# DIRECTIVE:
Extract every line from the items below that contains the string "with", treating uppercase and lowercase letters as distinct.

# PROVIDED MATERIAL:
※ ※ ※
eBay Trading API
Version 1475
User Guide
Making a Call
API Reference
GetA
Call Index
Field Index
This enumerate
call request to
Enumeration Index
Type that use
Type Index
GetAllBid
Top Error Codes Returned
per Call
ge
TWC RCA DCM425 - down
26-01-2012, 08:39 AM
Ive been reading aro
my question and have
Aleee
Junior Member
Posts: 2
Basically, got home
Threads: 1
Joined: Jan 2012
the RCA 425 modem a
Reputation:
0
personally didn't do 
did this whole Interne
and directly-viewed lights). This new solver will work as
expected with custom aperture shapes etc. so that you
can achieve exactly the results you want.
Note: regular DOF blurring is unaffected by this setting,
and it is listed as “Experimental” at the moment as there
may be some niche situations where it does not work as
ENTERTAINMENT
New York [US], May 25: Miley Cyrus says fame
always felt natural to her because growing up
※ ※ ※
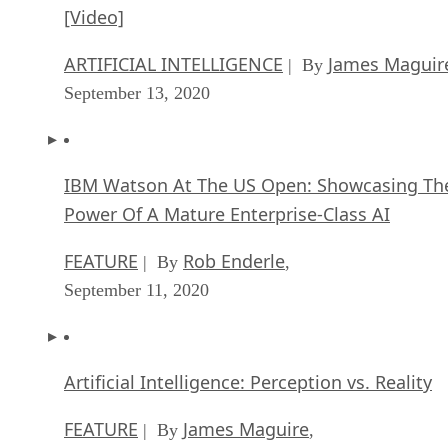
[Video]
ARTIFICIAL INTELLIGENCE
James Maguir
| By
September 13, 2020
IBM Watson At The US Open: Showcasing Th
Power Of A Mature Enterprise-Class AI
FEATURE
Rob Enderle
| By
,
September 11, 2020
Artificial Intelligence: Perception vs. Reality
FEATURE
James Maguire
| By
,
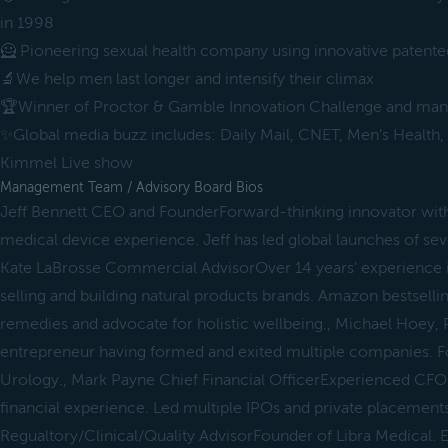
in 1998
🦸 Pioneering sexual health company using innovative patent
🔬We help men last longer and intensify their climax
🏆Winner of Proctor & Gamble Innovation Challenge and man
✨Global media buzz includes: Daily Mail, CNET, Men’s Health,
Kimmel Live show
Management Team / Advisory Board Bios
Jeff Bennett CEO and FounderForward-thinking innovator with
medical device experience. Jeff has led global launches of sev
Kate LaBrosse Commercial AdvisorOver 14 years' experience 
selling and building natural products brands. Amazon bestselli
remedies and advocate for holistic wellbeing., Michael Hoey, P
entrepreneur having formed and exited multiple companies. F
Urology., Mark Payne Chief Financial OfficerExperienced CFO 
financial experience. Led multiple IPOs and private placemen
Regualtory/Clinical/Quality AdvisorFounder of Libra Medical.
※ ※ ※
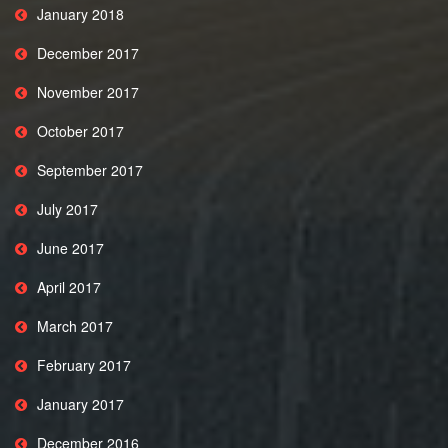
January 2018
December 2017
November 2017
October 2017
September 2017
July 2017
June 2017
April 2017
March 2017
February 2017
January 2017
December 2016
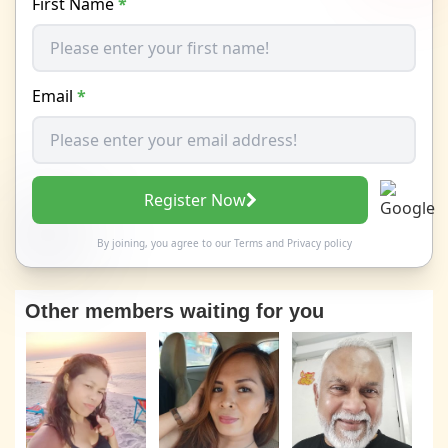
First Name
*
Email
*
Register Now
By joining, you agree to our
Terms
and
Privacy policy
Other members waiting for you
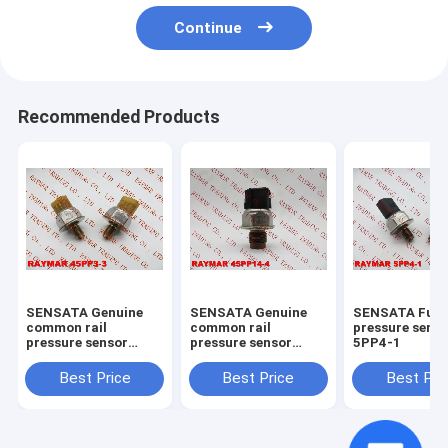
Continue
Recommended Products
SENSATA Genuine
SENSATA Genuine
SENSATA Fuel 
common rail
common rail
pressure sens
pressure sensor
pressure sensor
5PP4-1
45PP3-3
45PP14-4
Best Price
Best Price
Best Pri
※ ※ ※
# SOLUTION TO THIS PROBLEM:
expected with custom aperture shapes etc. so that you
Jeff Bennett CEO and FounderForward-thinking innovator with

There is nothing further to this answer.